Hi my father of 80 years of age has a kindle fire 8 and it's been working fine since xmas, but now when he turns it on, it connects to wifi for a few seconds but then connection just disappears, after a message pops up saying boot up complete, then connection is lost. Other things in the house connect no problem i.e. phones lap tops and another kindle. Any advise would be much appreciated TIA.


----------



## Couriant

Welcome @Floss2864! I am not entirely sure about the boot up complete message, but try removing the wireless network information, restart the kindle, then reconnect:

*Forget a Wi-Fi Network*

You can tell Kindle to forget the Wi-Fi network you're connected to so that your Kindle doesn't connect to it automatically in the future.

To forget the Wi-Fi network that you're connected to, follow these steps:

1. While connected to the network that you want to forget, press the Home button, then press
the Menu button.

2. Navigate to "Settings" by moving the 5-way controller down, then press the 5-way controller
to select.

3. Select "view" next to "Wi-Fi Settings" to display a list of detected Wi-Fi networks. You may have to wait a moment as your Kindle detects networks in range. The Wi-Fi network you are currently connected to displays the word "forget" next to it in the list of available networks.

4. Choose "forget" to disconnect from the network.


----------



## Floss2864

Couriant said:


> Welcome @Floss2864! I am not entirely sure about the boot up complete message, but try removing the wireless network information, restart the kindle, then reconnect:
> 
> *Forget a Wi-Fi Network*
> You can tell Kindle to forget the Wi-Fi network you're connected to so that your Kindle doesn't connect to it automatically in the future.
> 
> To forget the Wi-Fi network that you're connected to, follow these steps:
> 
> 1. While connected to the network that you want to forget, press the Home button, then press
> the Menu button.
> 
> 2. Navigate to "Settings" by moving the 5-way controller down, then press the 5-way controller
> to select.
> 
> 3. Select "view" next to "Wi-Fi Settings" to display a list of detected Wi-Fi networks. You may have to wait a moment as your Kindle detects networks in range. The Wi-Fi network you are currently connected to displays the word "forget" next to it in the list of available networks.
> 
> 4. Choose "forget" to disconnect from the network.

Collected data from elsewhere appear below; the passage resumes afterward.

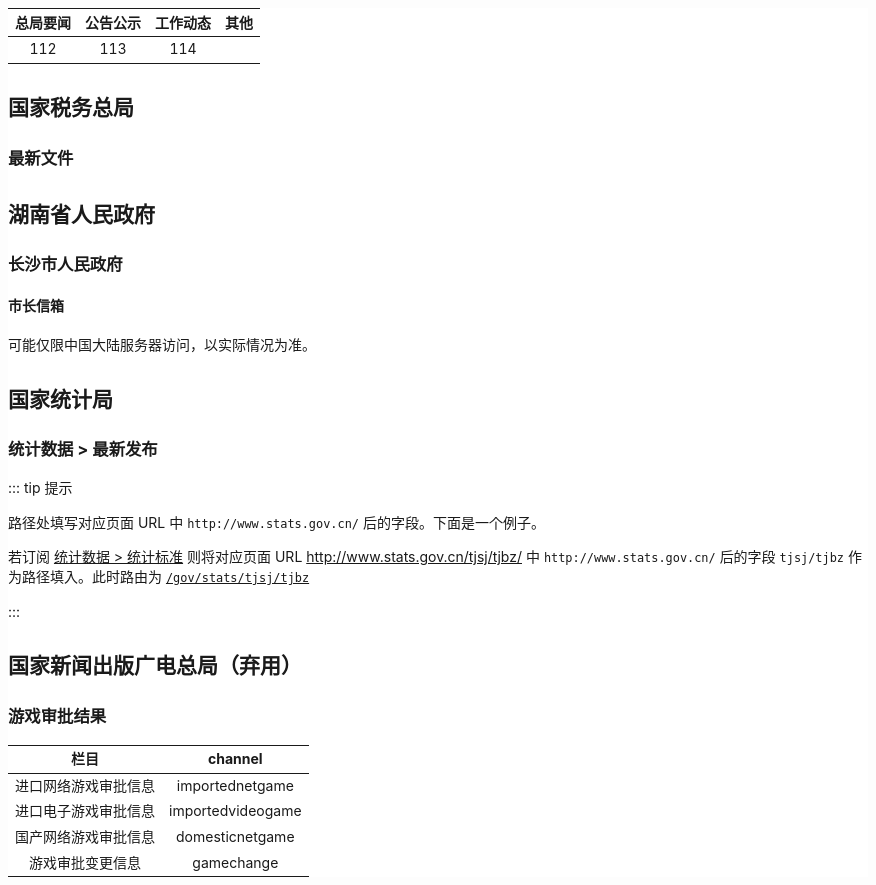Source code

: <Route author="yuxinliu-alex" example="/gov/nrta/news" path="/gov/nrta/news/:category?" :paramsDesc="['资讯类别， 可从地址中获取，默认为总局要闻']"/>

| 总局要闻 | 公告公示 | 工作动态 |  其他 |
| :--: | :--: | :--: | :-: |
|  112 |  113 |  114 |     |

## 国家税务总局

### 最新文件

<Route author="nczitzk" example="/gov/chinatax/latest" path="/gov/chinatax/latest"/>

## 湖南省人民政府

### 长沙市人民政府

#### 市长信箱

<Route author="shansing" example="/gov/hunan/changsha/major-email" path="/gov/hunan/changsha/major-email" />

可能仅限中国大陆服务器访问，以实际情况为准。

## 国家统计局

### 统计数据 > 最新发布

<Route author="bigfei" example="/gov/stats/tjsj/zxfb" path="/gov/stats/:path+" :paramsDesc="['路径，默认为 统计数据 > 最新发布']">

::: tip 提示

路径处填写对应页面 URL 中 `http://www.stats.gov.cn/` 后的字段。下面是一个例子。

若订阅 [统计数据 > 统计标准](http://www.stats.gov.cn/tjsj/tjbz/) 则将对应页面 URL <http://www.stats.gov.cn/tjsj/tjbz/> 中 `http://www.stats.gov.cn/` 后的字段 `tjsj/tjbz` 作为路径填入。此时路由为 [`/gov/stats/tjsj/tjbz`](https://rsshub.app/gov/stats/tjsj/tjbz)

:::

</Route>

## 国家新闻出版广电总局（弃用）

### 游戏审批结果

<Route author="y2361547758" example="/gov/sapprft/approval/domesticnetgame/2020年1月" path="/gov/sapprft/approval/:channel/:detail?" :paramsDesc="['栏目名', '标题关键字']">

|     栏目     |      channel      |
| :--------: | :---------------: |
| 进口网络游戏审批信息 |  importednetgame  |
| 进口电子游戏审批信息 | importedvideogame |
| 国产网络游戏审批信息 |  domesticnetgame  |
|  游戏审批变更信息  |     gamechange    |
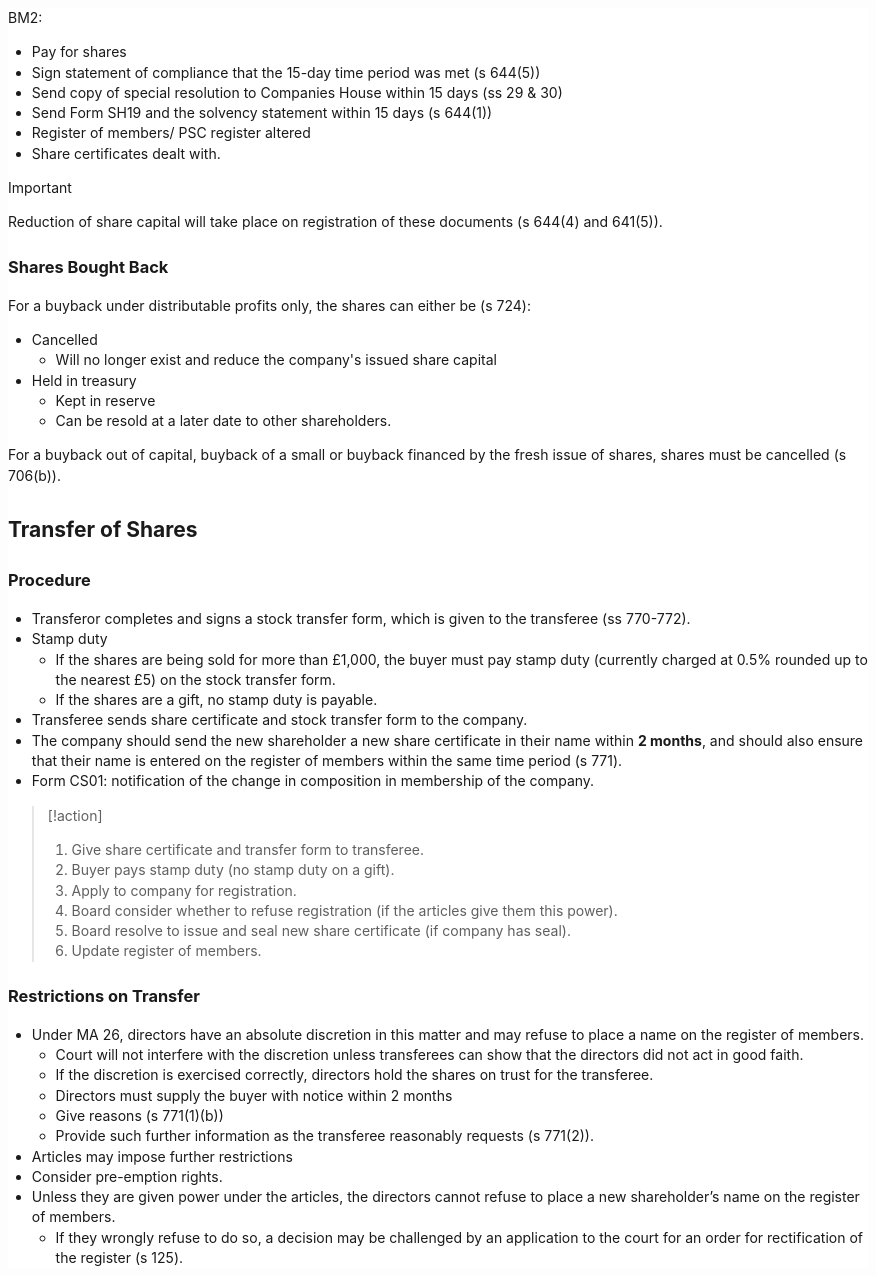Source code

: BM2:

- Pay for shares
- Sign statement of compliance that the 15-day time period was met (s 644(5))
- Send copy of special resolution to Companies House within 15 days (ss 29 & 30)
- Send Form SH19 and the solvency statement within 15 days (s 644(1))
- Register of members/ PSC register altered
- Share certificates dealt with.

> [!important]
> Reduction of share capital will take place on registration of these documents (s 644(4) and 641(5)). 

### Shares Bought Back

For a buyback under distributable profits only, the shares can either be (s 724):

- Cancelled
	- Will no longer exist and reduce the company's issued share capital
- Held in treasury
	- Kept in reserve
	- Can be resold at a later date to other shareholders.

For a buyback out of capital, buyback of a small or buyback financed by the fresh issue of shares, shares must be cancelled (s 706(b)).

## Transfer of Shares

### Procedure

- Transferor completes and signs a stock transfer form, which is given to the transferee (ss 770-772).
- Stamp duty
	- If the shares are being sold for more than £1,000, the buyer must pay stamp duty (currently charged at 0.5% rounded up to the nearest £5) on the stock transfer form.
	- If the shares are a gift, no stamp duty is payable.
- Transferee sends share certificate and stock transfer form to the company.
- The company should send the new shareholder a new share certificate in their name within **2 months**, and should also ensure that their name is entered on the register of members within the same time period (s 771).
- Form CS01: notification of the change in composition in membership of the company.

> [!action]
> 1. Give share certificate and transfer form to transferee.
> 2. Buyer pays stamp duty (no stamp duty on a gift).
> 3. Apply to company for registration.
> 4. Board consider whether to refuse registration (if the articles give them this power).
> 5. Board resolve to issue and seal new share certificate (if company has seal).
> 6. Update register of members.

### Restrictions on Transfer

- Under MA 26, directors have an absolute discretion in this matter and may refuse to place a name on the register of members.
	- Court will not interfere with the discretion unless transferees can show that the directors did not act in good faith.
	- If the discretion is exercised correctly, directors hold the shares on trust for the transferee.
	- Directors must supply the buyer with notice within 2 months
	- Give reasons (s 771(1)(b))
	- Provide such further information as the transferee reasonably requests (s 771(2)).
- Articles may impose further restrictions
- Consider pre-emption rights.
- Unless they are given power under the articles, the directors cannot refuse to place a new shareholder’s name on the register of members.
	- If they wrongly refuse to do so, a decision may be challenged by an application to the court for an order for rectification of the register (s 125).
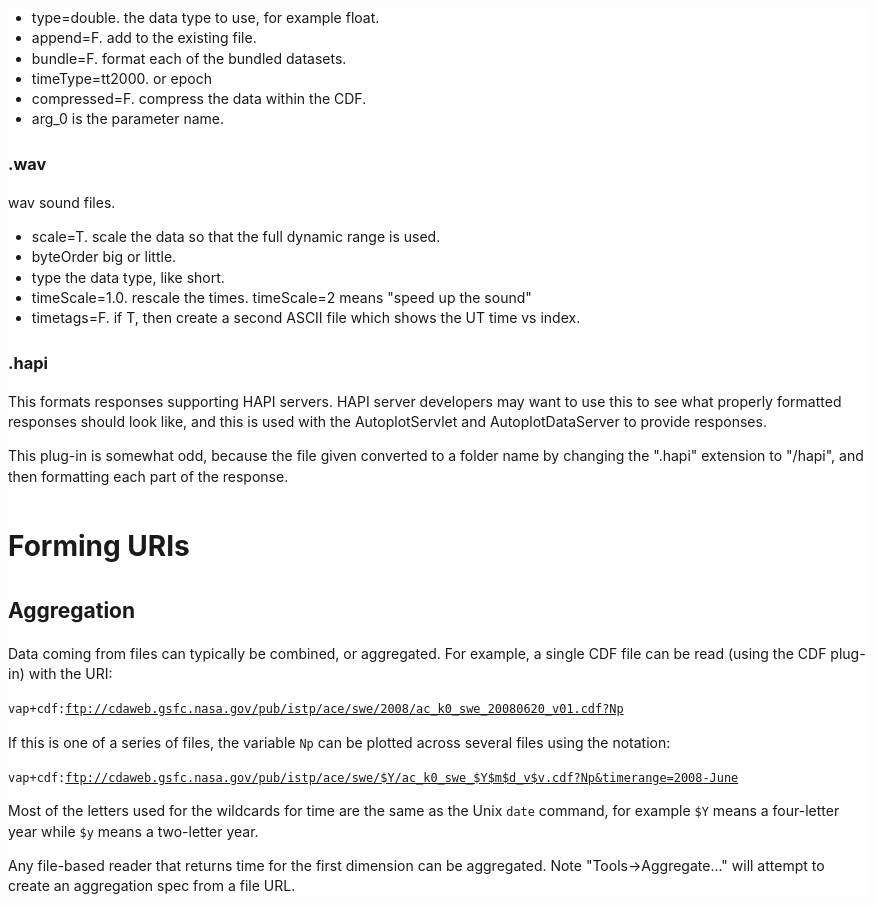 - type=double. the data type to use, for example float.
- append=F. add to the existing file.
- bundle=F. format each of the bundled datasets.
- timeType=tt2000. or epoch
- compressed=F. compress the data within the CDF.
- arg_0 is the parameter name.

### .wav

wav sound files.

- scale=T. scale the data so that the full dynamic range is used.
- byteOrder big or little.
- type the data type, like short.
- timeScale=1.0. rescale the times. timeScale=2 means "speed up the
  sound"
- timetags=F. if T, then create a second ASCII file which shows the UT
  time vs index.

### .hapi

This formats responses supporting HAPI servers. HAPI server developers
may want to use this to see what properly formatted responses should
look like, and this is used with the AutoplotServlet and
AutoplotDataServer to provide responses.

This plug-in is somewhat odd, because the file given converted to a
folder name by changing the ".hapi" extension to "/hapi", and then
formatting each part of the response.

# Forming URIs

## Aggregation

Data coming from files can typically be combined, or aggregated. For
example, a single CDF file can be read (using the CDF plug-in) with the
URI:

`vap+cdf:`[`ftp://cdaweb.gsfc.nasa.gov/pub/istp/ace/swe/2008/ac_k0_swe_20080620_v01.cdf?Np`](ftp://cdaweb.gsfc.nasa.gov/pub/istp/ace/swe/2008/ac_k0_swe_20080620_v01.cdf?Np)

If this is one of a series of files, the variable `Np` can be plotted
across several files using the notation:

`vap+cdf:`[`ftp://cdaweb.gsfc.nasa.gov/pub/istp/ace/swe/$Y/ac_k0_swe_$Y$m$d_v$v.cdf?Np&timerange=2008-June`](ftp://cdaweb.gsfc.nasa.gov/pub/istp/ace/swe/$Y/ac_k0_swe_$Y$m$d_v$v.cdf?Np&timerange=2008-June)

Most of the letters used for the wildcards for time are the same as the
Unix `date` command, for example `$Y` means a four-letter year while
`$y` means a two-letter year.

Any file-based reader that returns time for the first dimension can be
aggregated. Note "Tools→Aggregate..." will attempt to create an
aggregation spec from a file URL.
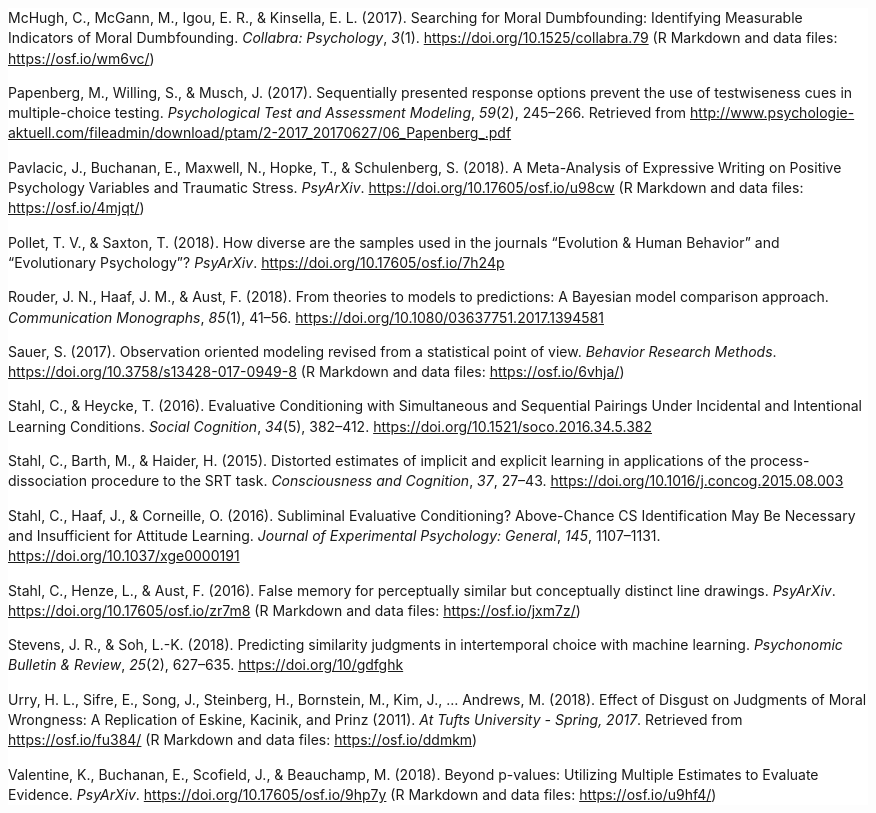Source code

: McHugh, C., McGann, M., Igou, E. R., & Kinsella, E. L. (2017). Searching for Moral Dumbfounding: Identifying Measurable Indicators of Moral Dumbfounding. *Collabra: Psychology*, *3*(1). <https://doi.org/10.1525/collabra.79> (R Markdown and data files: https://osf.io/wm6vc/)

Papenberg, M., Willing, S., & Musch, J. (2017). Sequentially presented response options prevent the use of testwiseness cues in multiple-choice testing. *Psychological Test and Assessment Modeling*, *59*(2), 245–266. Retrieved from <http://www.psychologie-aktuell.com/fileadmin/download/ptam/2-2017_20170627/06_Papenberg_.pdf>

Pavlacic, J., Buchanan, E., Maxwell, N., Hopke, T., & Schulenberg, S. (2018). A Meta-Analysis of Expressive Writing on Positive Psychology Variables and Traumatic Stress. *PsyArXiv*. <https://doi.org/10.17605/osf.io/u98cw> (R Markdown and data files: https://osf.io/4mjqt/)

Pollet, T. V., & Saxton, T. (2018). How diverse are the samples used in the journals “Evolution & Human Behavior” and “Evolutionary Psychology”? *PsyArXiv*. <https://doi.org/10.17605/osf.io/7h24p>

Rouder, J. N., Haaf, J. M., & Aust, F. (2018). From theories to models to predictions: A Bayesian model comparison approach. *Communication Monographs*, *85*(1), 41–56. <https://doi.org/10.1080/03637751.2017.1394581>

Sauer, S. (2017). Observation oriented modeling revised from a statistical point of view. *Behavior Research Methods*. <https://doi.org/10.3758/s13428-017-0949-8> (R Markdown and data files: https://osf.io/6vhja/)

Stahl, C., & Heycke, T. (2016). Evaluative Conditioning with Simultaneous and Sequential Pairings Under Incidental and Intentional Learning Conditions. *Social Cognition*, *34*(5), 382–412. <https://doi.org/10.1521/soco.2016.34.5.382>

Stahl, C., Barth, M., & Haider, H. (2015). Distorted estimates of implicit and explicit learning in applications of the process-dissociation procedure to the SRT task. *Consciousness and Cognition*, *37*, 27–43. <https://doi.org/10.1016/j.concog.2015.08.003>

Stahl, C., Haaf, J., & Corneille, O. (2016). Subliminal Evaluative Conditioning? Above-Chance CS Identification May Be Necessary and Insufficient for Attitude Learning. *Journal of Experimental Psychology: General*, *145*, 1107–1131. <https://doi.org/10.1037/xge0000191>

Stahl, C., Henze, L., & Aust, F. (2016). False memory for perceptually similar but conceptually distinct line drawings. *PsyArXiv*. <https://doi.org/10.17605/osf.io/zr7m8> (R Markdown and data files: https://osf.io/jxm7z/)

Stevens, J. R., & Soh, L.-K. (2018). Predicting similarity judgments in intertemporal choice with machine learning. *Psychonomic Bulletin & Review*, *25*(2), 627–635. <https://doi.org/10/gdfghk>

Urry, H. L., Sifre, E., Song, J., Steinberg, H., Bornstein, M., Kim, J., … Andrews, M. (2018). Effect of Disgust on Judgments of Moral Wrongness: A Replication of Eskine, Kacinik, and Prinz (2011). *At Tufts University - Spring, 2017*. Retrieved from <https://osf.io/fu384/> (R Markdown and data files: https://osf.io/ddmkm)

Valentine, K., Buchanan, E., Scofield, J., & Beauchamp, M. (2018). Beyond p-values: Utilizing Multiple Estimates to Evaluate Evidence. *PsyArXiv*. <https://doi.org/10.17605/osf.io/9hp7y> (R Markdown and data files: https://osf.io/u9hf4/)









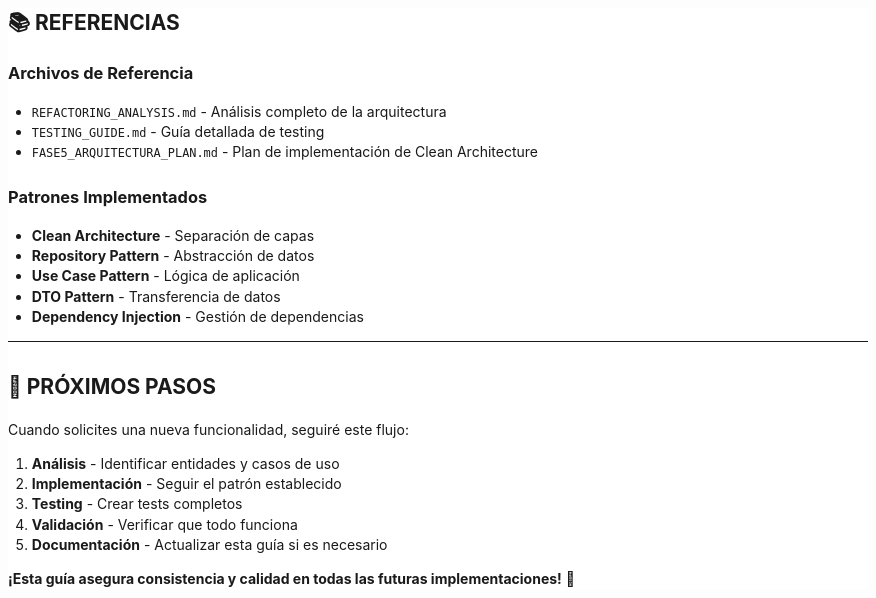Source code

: ## 📚 **REFERENCIAS**

### **Archivos de Referencia**
- `REFACTORING_ANALYSIS.md` - Análisis completo de la arquitectura
- `TESTING_GUIDE.md` - Guía detallada de testing
- `FASE5_ARQUITECTURA_PLAN.md` - Plan de implementación de Clean Architecture

### **Patrones Implementados**
- **Clean Architecture** - Separación de capas
- **Repository Pattern** - Abstracción de datos
- **Use Case Pattern** - Lógica de aplicación
- **DTO Pattern** - Transferencia de datos
- **Dependency Injection** - Gestión de dependencias

---

## 🎯 **PRÓXIMOS PASOS**

Cuando solicites una nueva funcionalidad, seguiré este flujo:

1. **Análisis** - Identificar entidades y casos de uso
2. **Implementación** - Seguir el patrón establecido
3. **Testing** - Crear tests completos
4. **Validación** - Verificar que todo funciona
5. **Documentación** - Actualizar esta guía si es necesario

**¡Esta guía asegura consistencia y calidad en todas las futuras implementaciones!** 🎉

Thanks for your answer but we've tried this, still the same problem,


----------



## plodr

I don't usually look in this section but today I had some time. 
Two things to check: 1. Be sure airplane mode is not on
2. You have a choice of 2.4GHz and 5GHz Wi-Fi bands, make sure it is not trying to use a band that is not supported on your router.
I don't own a Kindle so I can't tell you where you'd look for these settings.


----------



## Couriant

If this Kindle doesn't work on another network, then I suspect a hardware issue. If this was a christmas gift, then it should still be under warranty and I would suggest contacting Amazon Kindle for further troubleshooting: 1 (888) 280-4331 (US)


----------